Ce changement dans la mobilité est certainement la conséquence la plus visible de la crise économique. Ces employés qui étaient prêts à prendre des risques pour trouver mieux, se sédentarisent. Ils ne sont plus que 14 % à trouver cela sain de changer d’employeur tous les deux-trois ans. Autre fait remarquable, aucun ne prend conscience du problème que représente le vieillissement du personnel d’une entreprise. Ils trouvent cela logique de travailler plus longtemps. Devoir cotiser pendant 42 ans ne leur fait pas peur. Près d’un interrogé sur deux trouve même qu’il n’y a pas assez de travailleurs âgés dans leur entreprise.

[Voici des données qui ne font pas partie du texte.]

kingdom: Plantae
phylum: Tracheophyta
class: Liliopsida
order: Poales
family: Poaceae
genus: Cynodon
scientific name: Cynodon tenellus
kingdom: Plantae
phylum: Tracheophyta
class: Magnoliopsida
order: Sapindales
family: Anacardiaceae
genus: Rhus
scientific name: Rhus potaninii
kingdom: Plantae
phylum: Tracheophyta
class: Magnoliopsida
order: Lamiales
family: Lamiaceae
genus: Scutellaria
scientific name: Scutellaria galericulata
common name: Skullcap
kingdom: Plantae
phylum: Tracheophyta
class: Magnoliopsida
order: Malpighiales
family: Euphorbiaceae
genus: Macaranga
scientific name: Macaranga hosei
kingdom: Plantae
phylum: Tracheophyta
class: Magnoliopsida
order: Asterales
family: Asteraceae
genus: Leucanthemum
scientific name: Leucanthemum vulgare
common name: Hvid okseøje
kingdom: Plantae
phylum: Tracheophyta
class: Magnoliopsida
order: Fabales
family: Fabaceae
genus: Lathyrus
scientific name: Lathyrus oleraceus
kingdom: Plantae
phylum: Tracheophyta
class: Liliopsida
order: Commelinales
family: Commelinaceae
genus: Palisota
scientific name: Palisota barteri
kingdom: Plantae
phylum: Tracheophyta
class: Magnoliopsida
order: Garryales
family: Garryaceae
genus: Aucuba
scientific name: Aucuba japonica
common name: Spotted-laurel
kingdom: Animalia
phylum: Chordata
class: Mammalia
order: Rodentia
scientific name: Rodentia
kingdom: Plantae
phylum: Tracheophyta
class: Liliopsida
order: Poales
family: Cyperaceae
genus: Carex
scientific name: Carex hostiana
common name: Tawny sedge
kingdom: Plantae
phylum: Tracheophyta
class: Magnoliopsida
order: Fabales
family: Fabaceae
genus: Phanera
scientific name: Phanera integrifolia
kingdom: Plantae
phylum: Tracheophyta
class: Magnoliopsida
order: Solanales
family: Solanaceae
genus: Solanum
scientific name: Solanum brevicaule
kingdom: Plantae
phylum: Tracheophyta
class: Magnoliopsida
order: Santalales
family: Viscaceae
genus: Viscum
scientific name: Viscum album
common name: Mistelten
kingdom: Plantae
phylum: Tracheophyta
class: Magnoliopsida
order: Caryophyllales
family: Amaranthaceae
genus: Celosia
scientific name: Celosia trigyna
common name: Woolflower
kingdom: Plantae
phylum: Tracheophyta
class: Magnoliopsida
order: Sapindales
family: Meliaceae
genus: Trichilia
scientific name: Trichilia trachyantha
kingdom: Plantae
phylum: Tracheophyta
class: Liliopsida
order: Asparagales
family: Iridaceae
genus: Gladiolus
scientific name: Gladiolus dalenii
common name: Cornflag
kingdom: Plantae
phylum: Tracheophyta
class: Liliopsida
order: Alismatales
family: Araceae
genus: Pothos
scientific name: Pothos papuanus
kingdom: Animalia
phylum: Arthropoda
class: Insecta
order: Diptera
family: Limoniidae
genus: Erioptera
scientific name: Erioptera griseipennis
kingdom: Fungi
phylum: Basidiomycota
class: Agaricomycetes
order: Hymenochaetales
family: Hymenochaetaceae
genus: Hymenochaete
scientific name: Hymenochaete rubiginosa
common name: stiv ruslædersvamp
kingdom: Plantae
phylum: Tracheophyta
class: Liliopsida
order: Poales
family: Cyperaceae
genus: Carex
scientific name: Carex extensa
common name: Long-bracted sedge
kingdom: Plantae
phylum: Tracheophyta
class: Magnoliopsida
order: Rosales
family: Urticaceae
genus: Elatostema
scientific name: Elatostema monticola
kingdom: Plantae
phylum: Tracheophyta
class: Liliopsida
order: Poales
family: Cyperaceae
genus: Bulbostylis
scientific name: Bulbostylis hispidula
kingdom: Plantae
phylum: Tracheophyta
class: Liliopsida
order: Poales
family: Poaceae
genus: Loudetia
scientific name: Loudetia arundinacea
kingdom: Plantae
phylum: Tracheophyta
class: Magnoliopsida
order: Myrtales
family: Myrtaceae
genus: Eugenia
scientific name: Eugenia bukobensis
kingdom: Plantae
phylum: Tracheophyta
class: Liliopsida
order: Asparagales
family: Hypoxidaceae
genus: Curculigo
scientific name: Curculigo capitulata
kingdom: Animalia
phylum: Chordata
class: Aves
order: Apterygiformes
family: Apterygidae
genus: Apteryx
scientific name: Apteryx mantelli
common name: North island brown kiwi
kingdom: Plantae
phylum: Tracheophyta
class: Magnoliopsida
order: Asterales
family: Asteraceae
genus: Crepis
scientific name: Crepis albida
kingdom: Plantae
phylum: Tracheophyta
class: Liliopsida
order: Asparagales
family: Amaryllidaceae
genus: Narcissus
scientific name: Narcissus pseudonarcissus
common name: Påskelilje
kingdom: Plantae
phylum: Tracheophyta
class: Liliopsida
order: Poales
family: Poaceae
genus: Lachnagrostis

Continuer à investir dans la jeune génération

Au final, l’étude montre que les principes de la génération Y n’ont pas changé avec la crise, même si elle se montre plus prudente qu’il y a quatre ans. Elle souhaite toujours que son entreprise mise sur la communication, le respect, la formation, l’esprit d’équipe. “Malgré un contexte économique difficile, les managers doivent continuer à miser sur la jeune génération tout en se remettant en question, conclut Kurt Scheurs. En concédant certes certains investissements, mais qui permettront de fidéliser le personnel.” Un atout non négligeable, même par les temps qui courent.